While no drug or treatment is 100 percent safe, they say vaccines are far, far safer than the diseases they prevent.
The World Health Organization estimates that measles vaccines save 1 million lives a year. In contrast, just 57 claims of deaths due to measles vaccines have been filed through the U.S. Vaccine Injury Compensation Program, a no-fault system set up to compensate people injured by vaccines. The program doesn't say how many of those claims were actually allowed.
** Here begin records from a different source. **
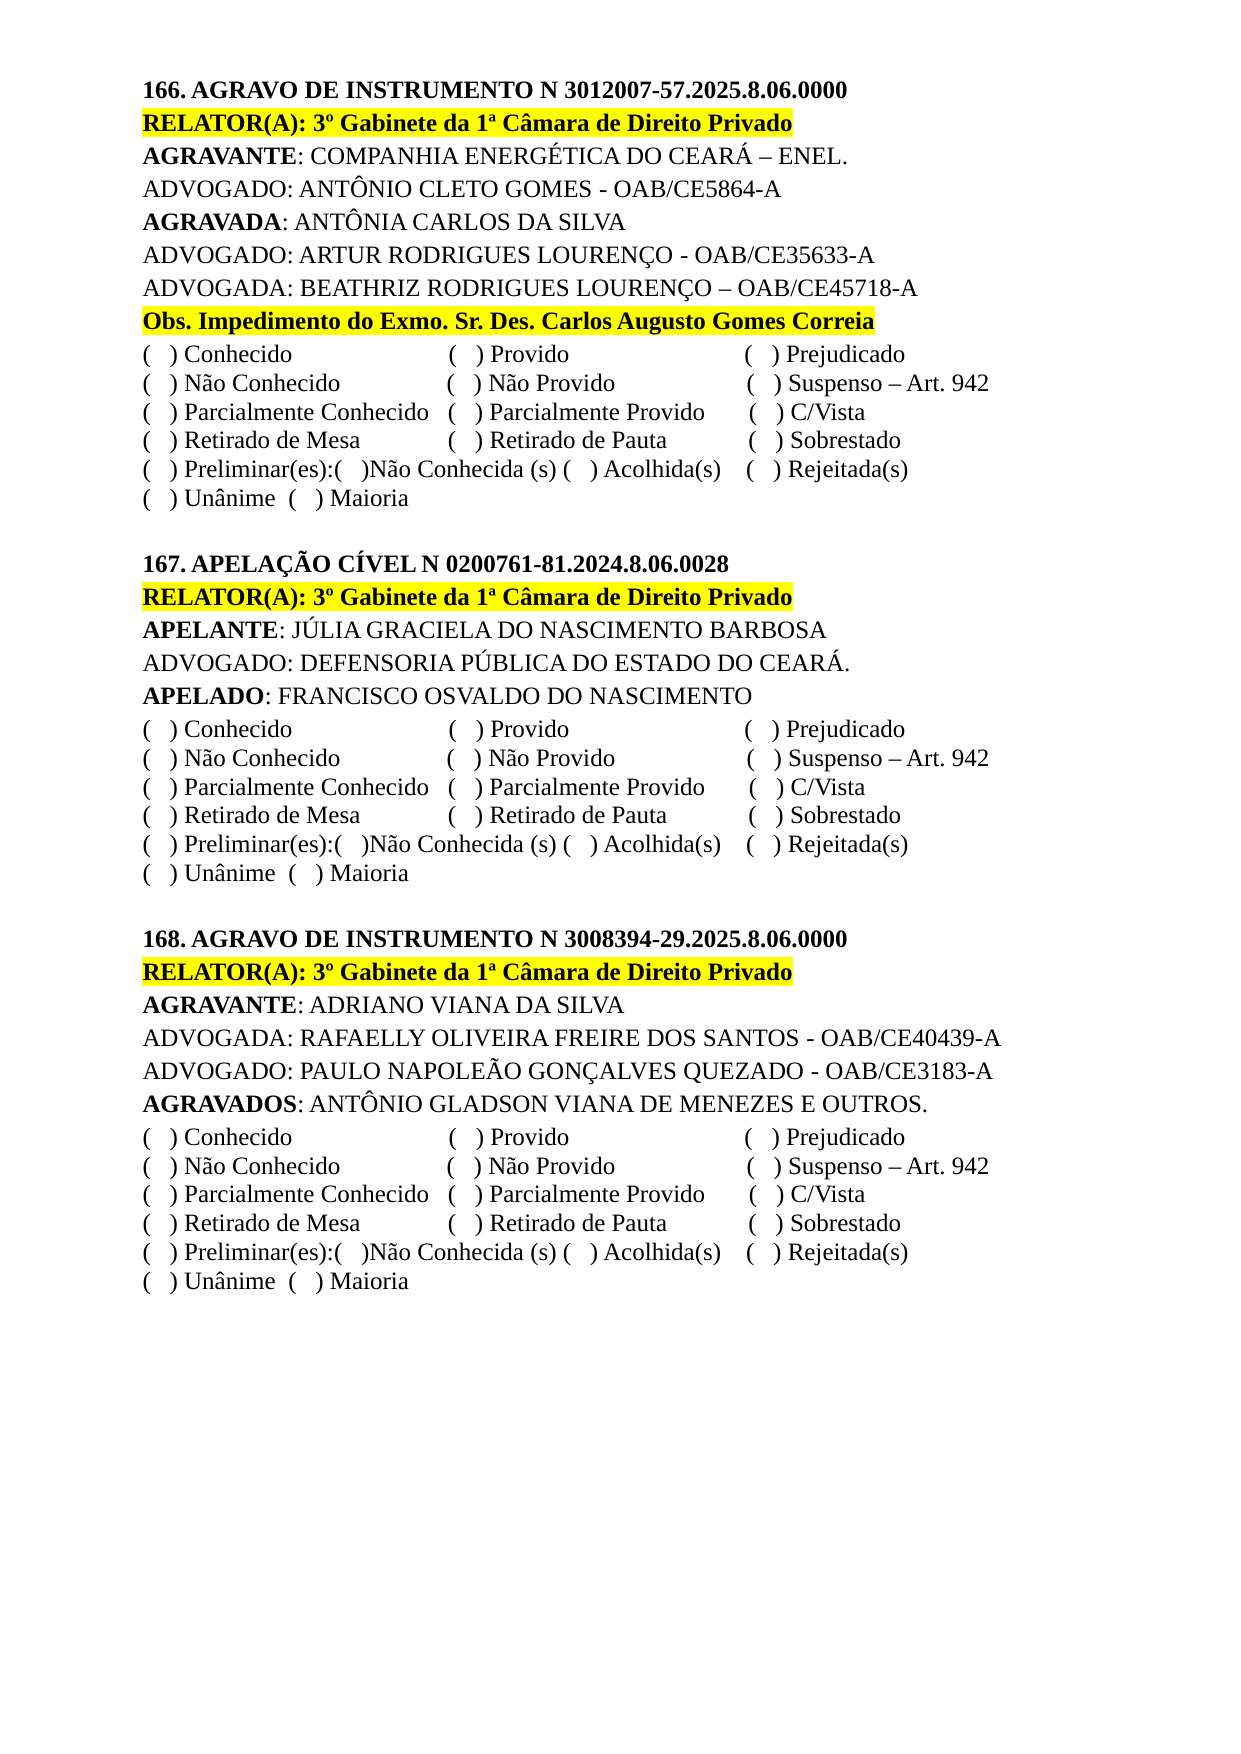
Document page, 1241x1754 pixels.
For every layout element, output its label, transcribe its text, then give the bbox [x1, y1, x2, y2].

text ( ) Conhecido ( ) Provido ( ) Prejudicado [142, 1122, 1141, 1151]
text ( ) Conhecido ( ) Provido ( ) Prejudicado [142, 714, 1141, 743]
text ( ) Retirado de Mesa ( ) Retirado de Pauta ( ) Sobrestado [142, 800, 1158, 829]
text Obs. Impedimento do Exmo. Sr. Des. Carlos Augusto Gomes Correia [142, 306, 1188, 335]
text ( ) Parcialmente Conhecido ( ) Parcialmente Provido ( ) C/Vista [142, 397, 1158, 425]
text ( ) Não Conhecido ( ) Não Provido ( ) Suspenso – Art. 942 [142, 743, 1158, 772]
text ( ) Não Conhecido ( ) Não Provido ( ) Suspenso – Art. 942 [142, 368, 1158, 397]
text ( ) Conhecido ( ) Provido ( ) Prejudicado [142, 339, 1141, 368]
text ( ) Unânime ( ) Maioria 168. AGRAVO DE INSTRUMENTO N 3008394-29.2025.8.06.0000 RELATOR(A): 3º Gabinete da 1ª Câmara de Direito Privado AGRAVANTE: ADRIANO VIANA DA SILVA ADVOGADA: RAFAELLY OLIVEIRA FREIRE DOS SANTOS - OAB/CE40439-A ADVOGADO: PAULO NAPOLEÃO GONÇALVES QUEZADO - OAB/CE3183-A AGRAVADOS: ANTÔNIO GLADSON VIANA DE MENEZES E OUTROS. [142, 858, 1188, 1118]
text ( ) Parcialmente Conhecido ( ) Parcialmente Provido ( ) C/Vista [142, 1179, 1158, 1208]
text ( ) Parcialmente Conhecido ( ) Parcialmente Provido ( ) C/Vista [142, 772, 1158, 800]
text ( ) Unânime ( ) Maioria [142, 1266, 1188, 1361]
text ( ) Retirado de Mesa ( ) Retirado de Pauta ( ) Sobrestado [142, 425, 1158, 454]
text ADVOGADO: DEFENSORIA PÚBLICA DO ESTADO DO CEARÁ. APELADO: FRANCISCO OSVALDO DO NASCIMENTO [142, 648, 1188, 710]
text ( ) Preliminar(es):( )Não Conhecida (s) ( ) Acolhida(s) ( ) Rejeitada(s) [142, 454, 1158, 483]
text 166. AGRAVO DE INSTRUMENTO N 3012007-57.2025.8.06.0000 RELATOR(A): 3º Gabinete da 1ª Câmara de Direito Privado AGRAVANTE: COMPANHIA ENERGÉTICA DO CEARÁ – ENEL. ADVOGADO: ANTÔNIO CLETO GOMES - OAB/CE5864-A AGRAVADA: ANTÔNIA CARLOS DA SILVA ADVOGADO: ARTUR RODRIGUES LOURENÇO - OAB/CE35633-A ADVOGADA: BEATHRIZ RODRIGUES LOURENÇO – OAB/CE45718-A [142, 75, 1188, 302]
text ( ) Preliminar(es):( )Não Conhecida (s) ( ) Acolhida(s) ( ) Rejeitada(s) [142, 1237, 1158, 1266]
text ( ) Preliminar(es):( )Não Conhecida (s) ( ) Acolhida(s) ( ) Rejeitada(s) [142, 829, 1158, 858]
text ( ) Não Conhecido ( ) Não Provido ( ) Suspenso – Art. 942 [142, 1151, 1158, 1179]
text ( ) Unânime ( ) Maioria 167. APELAÇÃO CÍVEL N 0200761-81.2024.8.06.0028 RELATOR(A): 3º Gabinete da 1ª Câmara de Direito Privado APELANTE: JÚLIA GRACIELA DO NASCIMENTO BARBOSA [142, 483, 1188, 644]
text ( ) Retirado de Mesa ( ) Retirado de Pauta ( ) Sobrestado [142, 1208, 1158, 1237]
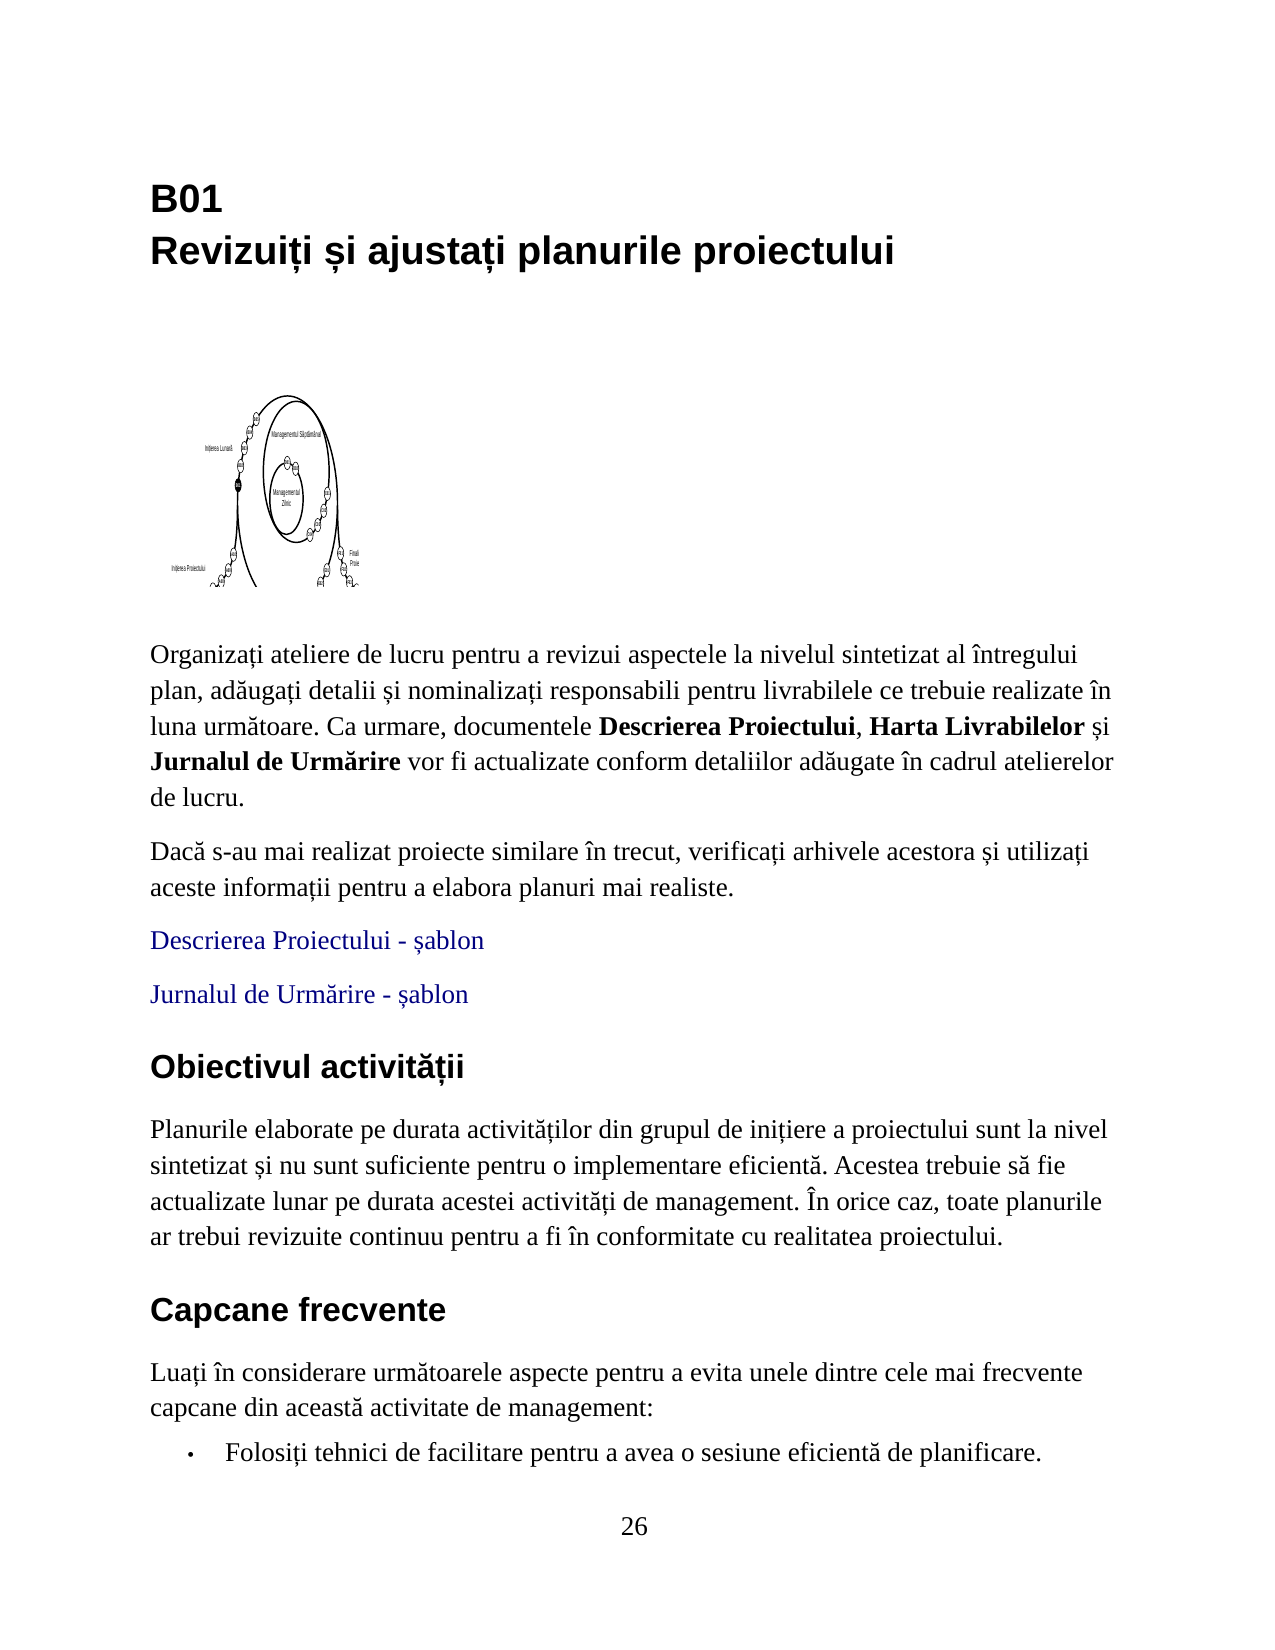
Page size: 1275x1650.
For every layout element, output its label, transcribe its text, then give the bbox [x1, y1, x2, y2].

list Folosiți tehnici de facilitare pentru a avea o sesiune eficientă de planificare. [187, 1436, 1125, 1467]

A special federal court, the U.S. Court of Federal Claims, ruled against three families in 2009 who claimed vaccines caused their children's autism, saying they had been "misled by physicians who are guilty … of gross medical misjudgment."
De Niro asked for more research into the possible harms of vaccines.
“To shut it down, there’s no reason to. If you are scientists, let’s see, let’s hear.”
Scores of studies have been done to address these questions, even over the objections of doctors who say the questions have been asked and answered. Most examined is the question of whether vaccines might cause autism.
The independent Institute of Medicine looked at the question so many times that it issued a final report in 2001 saying these studies were using money that could be better spent elsewhere to find the causes of autism, and then another in 2005 saying there really, really is no link between vaccines and autism but said doctors and public health experts were doing a poor job of explaining this to people.
Related: Don't Call Vaccine Doubters Dumb
These include studies looking at a mercury-based preservative called thimerosal, which keeps dangerous bacteria and fungi from growing in vials of vaccines.
“There is a link and they say there isn’t. The obvious one is thimerosal which is a mercury based preservative. I am not a scientist. But I know. Let’s just find out the truth,” De Niro said.
Researchers have been unable to find evidence thimerosal in vaccines can damage human brains, but drugmakers took it out of all childhood vaccines anyway years ago because of the fears.
And vaccine makers have changed vaccine formulations over the years to mollify other worries. The whooping cough vaccine was reformulated in the 1990s because of side effects that included pain and swelling from the shot and fever. But there’s some evidence the newer vaccines doesn’t protect as well and that recent outbreaks of whooping cough may be the result of reformulating the vaccines.
De Niro also asks whether some kids might really have a special sensitivity to vaccines.
“How the vaccines are dangerous ..for certain people who are more susceptible. Nobody seems to want to address that.”
Again, it has been examined.
Dr. Anjali Jain of The Lewin Group, a health consulting group in Falls Church, Virginia, compared kids who hadn’t been vaccinated because of a family history of autism to kids who had gotten their shots.
They found the risk of autism was less than one percent in vaccinated kids, whether they had an older sibling with autism or not.
Other researchers have answered questions about whether kids get too many vaccines at once— they don't.
Lawmakers have begun cracking down on parents who want to choose, saying these choices endanger not only the children not being vaccinated properly, but others in the community.
Autism spectrum disorder refers to a large range of conditions, from the relatively mild symptoms of Asperger's to severe and profound intellectual deficits and an inability to communicate with others. Symptoms often overlap with other disorders such as attention deficit/hyperactivity disorder, cerebral palsy or various learning disorders.
The Centers for Disease Control and Prevention has been studying how common autism is for years now. It's found it is a distressingly common diagnosis with somewhere between 1 in 45 and 1 in 68 kids having the condition.
Research into the effects of Zika virus infection is clearly showing that particular virus can get into a developing baby’s brain and damage it.